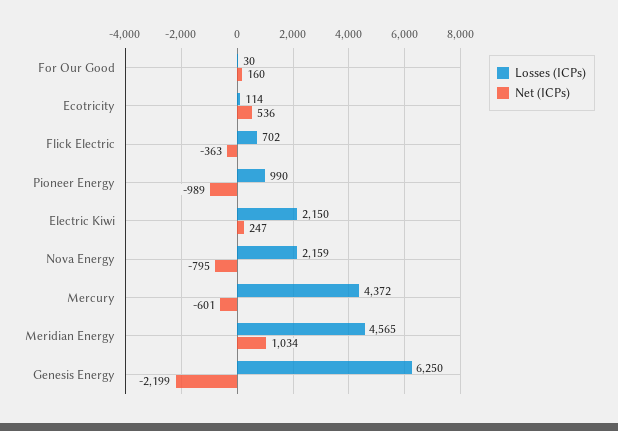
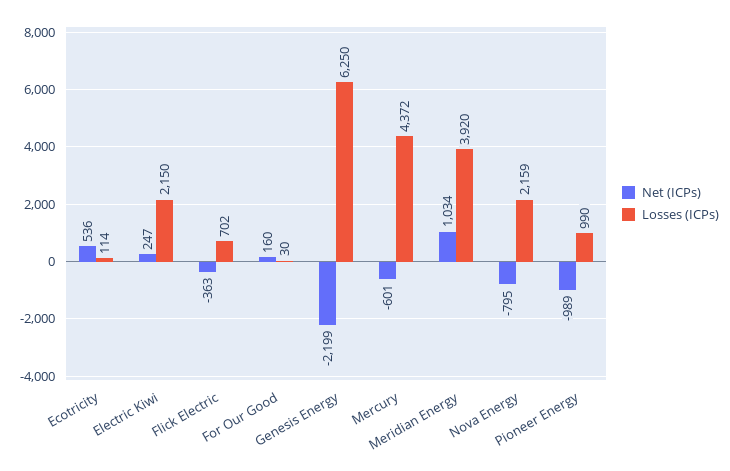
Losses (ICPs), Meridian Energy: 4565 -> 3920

★ ★ ★ ★

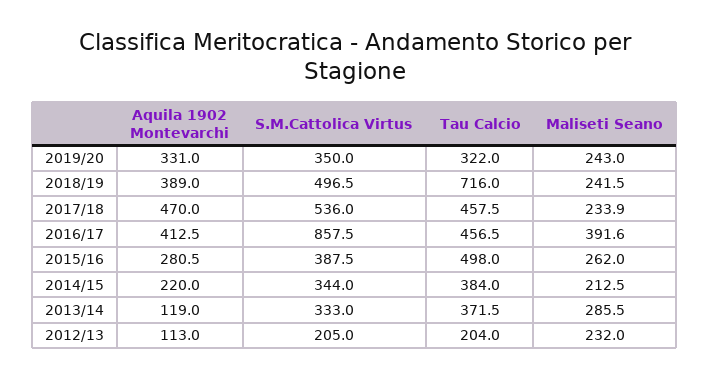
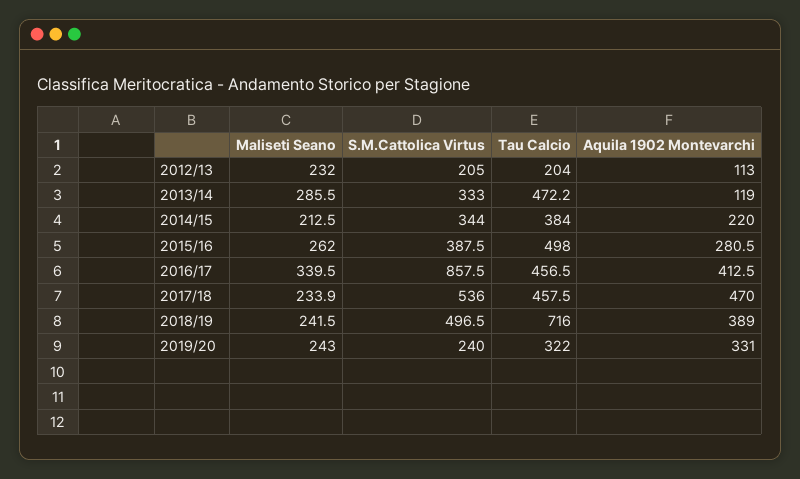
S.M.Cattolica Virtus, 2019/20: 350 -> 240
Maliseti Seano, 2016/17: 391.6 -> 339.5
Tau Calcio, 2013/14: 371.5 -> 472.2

★ ★ ★ ★

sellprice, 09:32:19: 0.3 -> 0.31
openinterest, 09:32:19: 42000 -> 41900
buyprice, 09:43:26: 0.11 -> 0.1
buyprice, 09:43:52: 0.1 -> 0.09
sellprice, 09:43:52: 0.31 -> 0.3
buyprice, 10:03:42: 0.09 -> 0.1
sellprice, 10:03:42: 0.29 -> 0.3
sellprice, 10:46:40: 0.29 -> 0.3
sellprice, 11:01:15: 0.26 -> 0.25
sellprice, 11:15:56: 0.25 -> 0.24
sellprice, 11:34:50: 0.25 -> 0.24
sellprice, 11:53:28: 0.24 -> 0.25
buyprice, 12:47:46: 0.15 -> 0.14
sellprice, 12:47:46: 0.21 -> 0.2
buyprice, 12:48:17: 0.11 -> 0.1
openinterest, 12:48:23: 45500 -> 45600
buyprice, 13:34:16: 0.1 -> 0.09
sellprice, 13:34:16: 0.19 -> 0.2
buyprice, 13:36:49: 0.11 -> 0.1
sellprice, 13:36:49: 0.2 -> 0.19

★ ★ ★ ★

Starting at the line above that contains "buyprice, 10:03:42: 0.09 -> 0.1", write out each line exactly until the line that contains "sellprice, 13:36:49: 0.2 -> 0.19" has been written, and stop there.

**REPLY TO THE TASK:**
buyprice, 10:03:42: 0.09 -> 0.1
sellprice, 10:03:42: 0.29 -> 0.3
sellprice, 10:46:40: 0.29 -> 0.3
sellprice, 11:01:15: 0.26 -> 0.25
sellprice, 11:15:56: 0.25 -> 0.24
sellprice, 11:34:50: 0.25 -> 0.24
sellprice, 11:53:28: 0.24 -> 0.25
buyprice, 12:47:46: 0.15 -> 0.14
sellprice, 12:47:46: 0.21 -> 0.2
buyprice, 12:48:17: 0.11 -> 0.1
openinterest, 12:48:23: 45500 -> 45600
buyprice, 13:34:16: 0.1 -> 0.09
sellprice, 13:34:16: 0.19 -> 0.2
buyprice, 13:36:49: 0.11 -> 0.1
sellprice, 13:36:49: 0.2 -> 0.19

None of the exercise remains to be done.